By: Zelie Pollon
SANTA FE (REUTERS).- When Diane Granito was hired to recruit foster and adoptive parents in New Mexico, she was told to review the photos of children available for adoption.
The shots were "uniformly bad," Granito said.
She knew they had to be better if people were going to be drawn to adopt the children.
Granito, the adoption events manager for New Mexico's Children, Youth and Families Department, asked some of the state's most talented photographers to help capture the beauty and spirit of the state's foster children. A large-scale art show at a local gallery would help spread the word, she thought.
This weekend marks 10 years since the first exhibition of the Heart Gallery. There are now 130 different Heart Gallery organizations around the country, and two recently started in Ontario, Canada.
Granito recently launched a national organization, Heart Gallery of America, and hopes to expand in Europe.
That first exhibition of the Heart Gallery broke gallery records, drawing more than 1,200 people to Santa Fe's upscale Gerald Peters Gallery in a single evening. On display were 50 various-sized photos of children who had been removed from their homes because of abuse or neglect and were looking for their forever families.
"When I walked into that gallery and saw all those beautiful portraits looking at me, I knew we were on to something," Granito told Reuters.
"The portraits were so powerful, I knew we were going to help these kids step out of the shadows."
Indeed, six children were matched with families that first night, including a group of three siblings and one child who was adopted by a photographer who was asked to take portraits.
Within a few years, news of success stories began to spread.

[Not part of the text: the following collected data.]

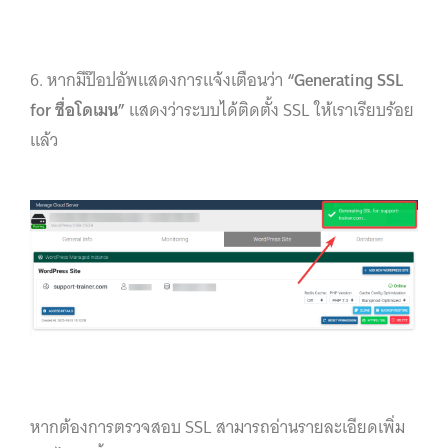
6. หากมีป๊อปอัพแสดงการแจ้งเตือนว่า
“Generating SSL
for ชื่อโดเมน”
แสดงว่าระบบได้ติดตั้ง SSL ให้เราเรียบร้อย
แล้ว
หากต้องการตรวจสอบ SSL สามารถอ่านรายละเอียดเพิ่ม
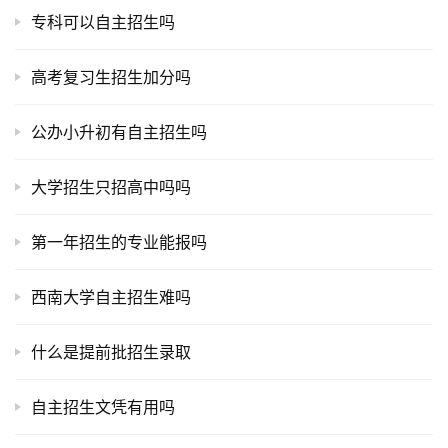
专科可以自主招生吗
高考复习生招生加分吗
公办小升初有自主招生吗
大学招生只招高中吗吗
第一年招生的专业能报吗
西南大学自主招生难吗
什么是提前批招生录取
自主招生文凭有用吗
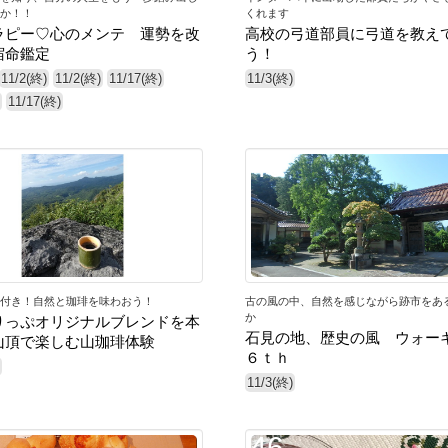
か！！
くれます
ラピー♡心のメンテ 運勢を改
高校の弓道部員に弓道を教え
宿命鑑定
う！
11/2(終)
11/2(終)
11/17(終)
11/3(終)
11/17(終)
40
付き！自然と珈琲を味わおう！
古の風の中、自然を感じながら跡市をあ
か
りっぷオリジナルブレンドを本
石見の地、歴史の風 ウォー
山頂で楽しむ山珈琲体験
６ｔｈ
11/3(終)
46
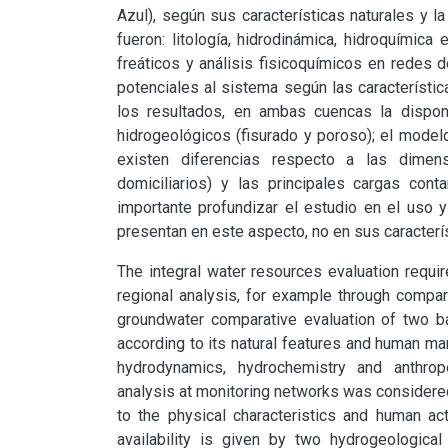
Azul), según sus características naturales y 
fueron: litología, hidrodinámica, hidroquímica
freáticos y análisis fisicoquímicos en redes 
potenciales al sistema según las característic
los resultados, en ambas cuencas la dispon
hidrogeológicos (fisurado y poroso); el modelo
existen diferencias respecto a las dimens
domiciliarios) y las principales cargas cont
importante profundizar el estudio en el uso y
presentan en este aspecto, no en sus caracterís
The integral water resources evaluation require
regional analysis, for example through compar
groundwater comparative evaluation of two ba
according to its natural features and human ma
hydrodynamics, hydrochemistry and anthropo
analysis at monitoring networks was considered
to the physical characteristics and human act
availability is given by two hydrogeologica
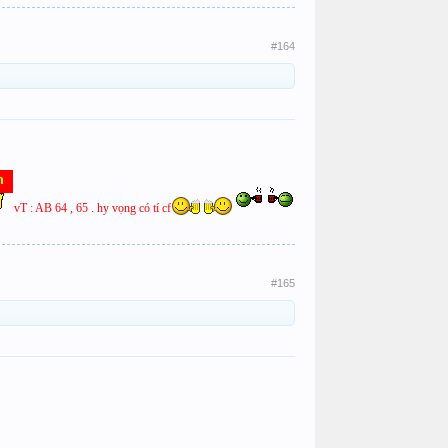
#164
vT : AB 64 , 65 . hy vọng có tí cf
#165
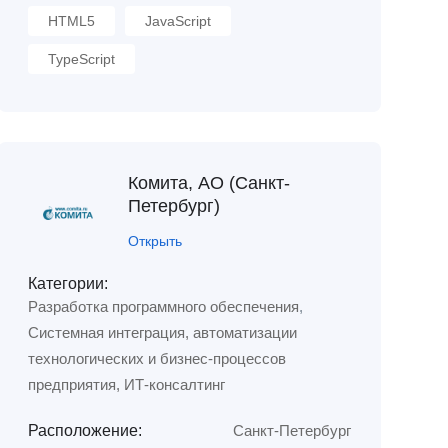
HTML5
JavaScript
TypeScript
Комита, АО (Санкт-
Петербург)
Открыть
Категории:
Разработка программного обеспечения
,
Системная интеграция, автоматизации
технологических и бизнес-процессов
предприятия, ИТ-консалтинг
Расположение:
Санкт-Петербург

Heart Gallery officials say 5,000 children have been adopted as a direct result of the photographic portraits.
"It's all about getting the message out that we have children here in the U.S. that need families," Granito said. "People have all these myths in their head about adoption: that it's expensive, that it's too difficult."

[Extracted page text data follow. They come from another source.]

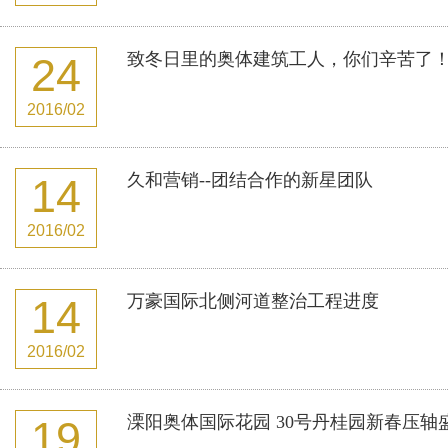
致冬日里的奥体建筑工人，你们辛苦了
24
2016/02
久和营销--团结合作的新星团队
14
2016/02
万豪国际北侧河道整治工程进度
14
2016/02
溧阳奥体国际花园 30号丹桂园新春压轴
19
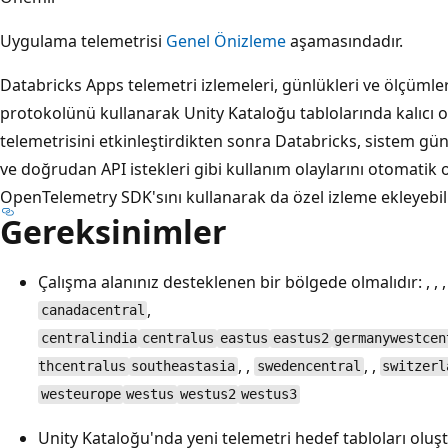
Uygulama telemetrisi
Genel Önizleme
aşamasındadır.
Databricks Apps telemetri izlemeleri, günlükleri ve ölçümle
protokolünü kullanarak Unity Kataloğu tablolarında kalıcı 
telemetrisini etkinleştirdikten sonra Databricks, sistem gü
ve doğrudan API istekleri gibi kullanım olaylarını otomatik o
OpenTelemetry SDK'sını kullanarak da özel izleme ekleyebili
Gereksinimler
Çalışma alanınız desteklenen bir bölgede olmalıdır: , , ,
,
canadacentral
centralindia
centralus
eastus
eastus2
germanywestcen
, ,
, ,
thcentralus
southeastasia
swedencentral
switzerl
westeurope
westus
westus2
westus3
Unity Kataloğu'nda yeni telemetri hedef tabloları oluş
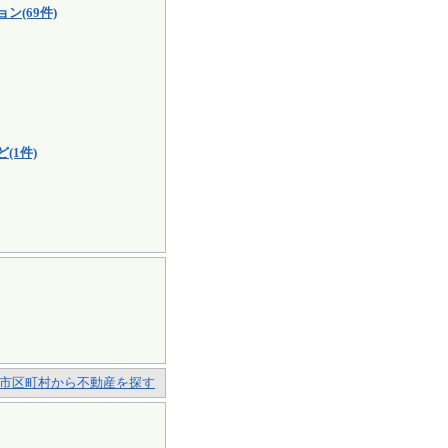
(69件)
(1件)
市区町村から不動産を探す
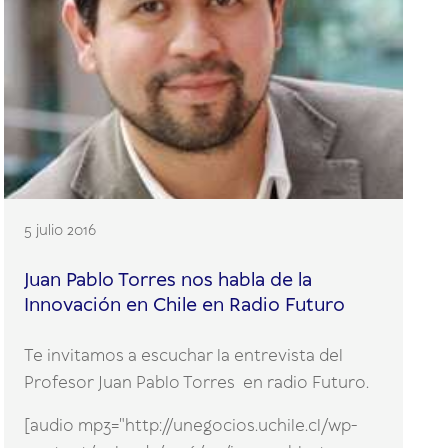
5 julio 2016
Juan Pablo Torres nos habla de la
Innovación en Chile en Radio Futuro
Te invitamos a escuchar la entrevista del
Profesor Juan Pablo Torres en radio Futuro.
[audio mp3="http://unegocios.uchile.cl/wp-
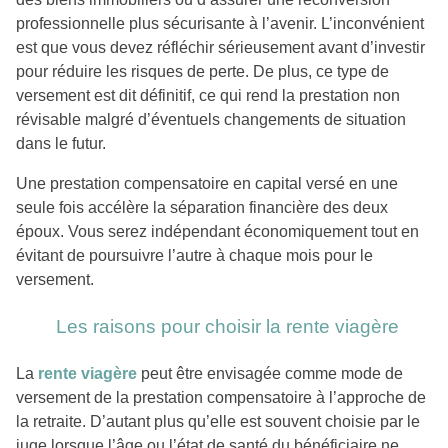
professionnelle plus sécurisante à l’avenir. L’inconvénient
est que vous devez réfléchir sérieusement avant d’investir
pour réduire les risques de perte. De plus, ce type de
versement est dit définitif, ce qui rend la prestation non
révisable malgré d’éventuels changements de situation
dans le futur.
Une prestation compensatoire en capital versé en une
seule fois accélère la séparation financière des deux
époux. Vous serez indépendant économiquement tout en
évitant de poursuivre l’autre à chaque mois pour le
versement.
Les raisons pour choisir la rente viagère
La
rente viagère
peut être envisagée comme mode de
versement de la prestation compensatoire à l’approche de
la retraite. D’autant plus qu’elle est souvent choisie par le
juge lorsque l’âge ou l’état de santé du bénéficiaire ne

Nationally, about half a million children are in foster care, and about 119,000 of those cannot go home again because their parents' rights have been terminated, Granito said.
Jackie Mathey was in her second year volunteering for the Heart Gallery when she was asked to photograph a young girl who had just come into the system in Albuquerque.
"On the way back home from the shoot, I called Diane and said, 'I think I'm in trouble, I really fell for this girl,'" said Mathey, a Santa Fe photographer who went on to adopt 10-year-old Faye.
"I certainly wasn't looking for it or planning on it," Mathey told Reuters. "It's like falling in love. You don't expect it -- it just blindsides you."
When Faye arrived at the Mathey family's home, she was drawn to the piano, having never played one before. On Saturday, Faye, now just shy of 19, was to play her own piano composition as part of the Heart Gallery 10-year celebration.
"No one knew she had this beautiful music inside of her," Mathey said. "After nine years, I always wonder, what if she had landed in a home without a musical instrument and never had this opportunity?"
Ellen Covey and her sister Jane had fostered and adopted 12 children in New Mexico when they considered adopting one more.
"We got on the Heart Gallery website and there was Derrick," Ellen Covey told Reuters.
The photo showed a boy with wire-rimmed glasses and an easy smile looking over the pages of an open Spider-Man book.
"It was the picture that drew us to him, so we made the call," she said.
The sisters recently adopted another boy they saw in the Heart Gallery, 17-year-old Justin.